What this exercise needs is every entry restated as written, with no pictures.

*** Opening of Provided records ***

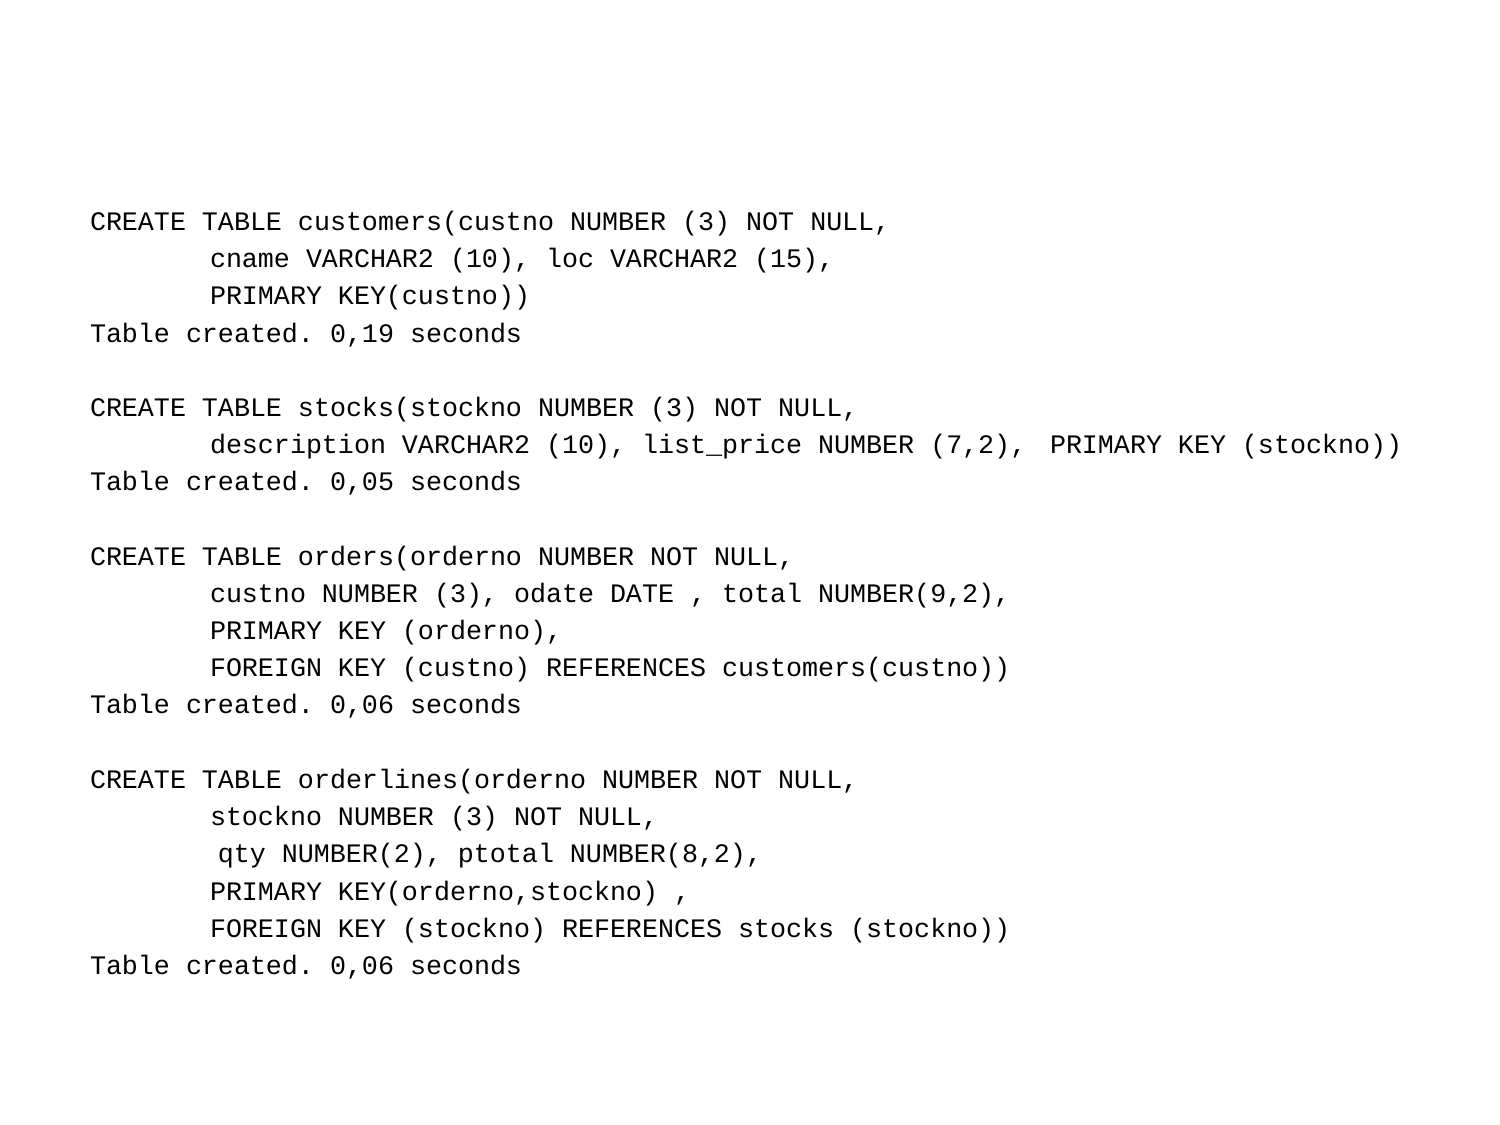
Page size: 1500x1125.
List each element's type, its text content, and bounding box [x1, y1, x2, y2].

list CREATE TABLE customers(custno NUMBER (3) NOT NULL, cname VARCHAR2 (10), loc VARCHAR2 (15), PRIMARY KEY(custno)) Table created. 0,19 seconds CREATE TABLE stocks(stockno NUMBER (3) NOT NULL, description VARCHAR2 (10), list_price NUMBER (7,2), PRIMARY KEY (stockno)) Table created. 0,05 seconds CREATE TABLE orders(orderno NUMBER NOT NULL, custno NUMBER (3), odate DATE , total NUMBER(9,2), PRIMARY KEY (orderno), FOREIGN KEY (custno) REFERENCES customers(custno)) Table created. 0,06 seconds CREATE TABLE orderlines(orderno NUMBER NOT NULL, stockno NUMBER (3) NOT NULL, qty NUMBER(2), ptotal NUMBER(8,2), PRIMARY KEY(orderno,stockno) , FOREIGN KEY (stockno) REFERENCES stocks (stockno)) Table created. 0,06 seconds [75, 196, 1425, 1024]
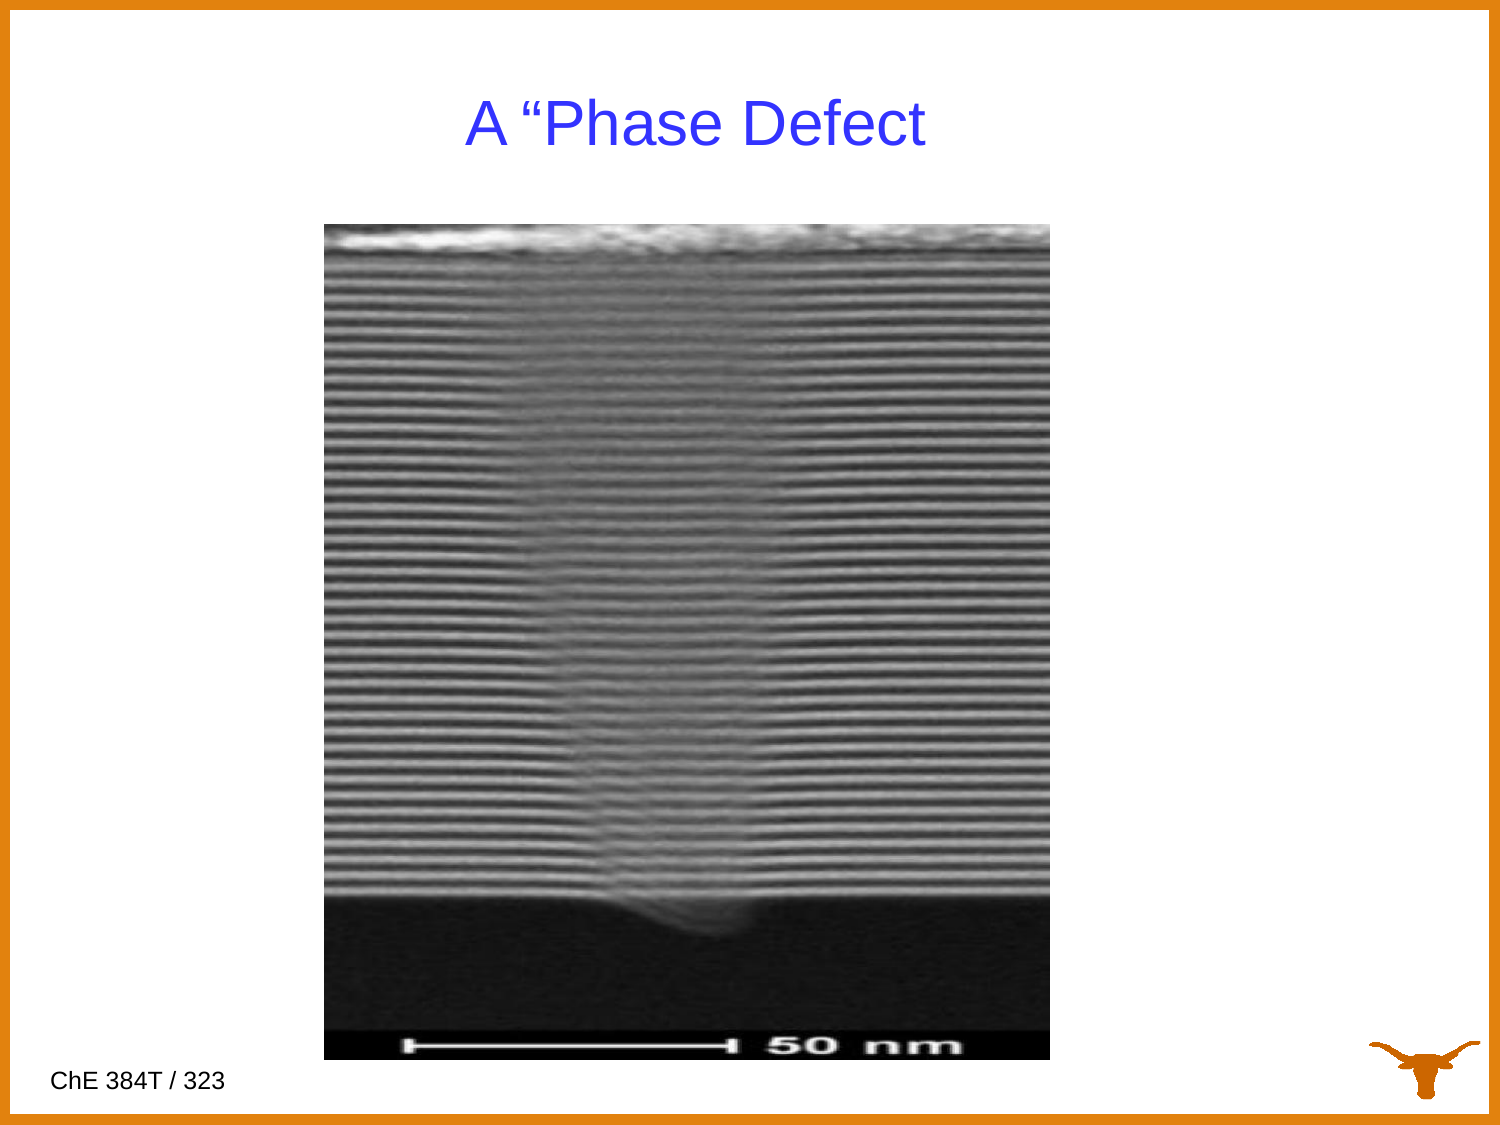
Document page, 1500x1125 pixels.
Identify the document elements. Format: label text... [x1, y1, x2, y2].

*** Close of Provided records ***

▸ **Exercise solution**
Page size: 1500x1125.
List each element's type, its text content, and bounding box [x1, y1, x2, y2].

list CREATE TABLE customers(custno NUMBER (3) NOT NULL, cname VARCHAR2 (10), loc VARCHAR2 (15), PRIMARY KEY(custno)) Table created. 0,19 seconds CREATE TABLE stocks(stockno NUMBER (3) NOT NULL, description VARCHAR2 (10), list_price NUMBER (7,2), PRIMARY KEY (stockno)) Table created. 0,05 seconds CREATE TABLE orders(orderno NUMBER NOT NULL, custno NUMBER (3), odate DATE , total NUMBER(9,2), PRIMARY KEY (orderno), FOREIGN KEY (custno) REFERENCES customers(custno)) Table created. 0,06 seconds CREATE TABLE orderlines(orderno NUMBER NOT NULL, stockno NUMBER (3) NOT NULL, qty NUMBER(2), ptotal NUMBER(8,2), PRIMARY KEY(orderno,stockno) , FOREIGN KEY (stockno) REFERENCES stocks (stockno)) Table created. 0,06 seconds [75, 196, 1425, 1024]
Document page, 1500x1125 pixels.
Identify the document elements. Format: label text... [x1, y1, x2, y2].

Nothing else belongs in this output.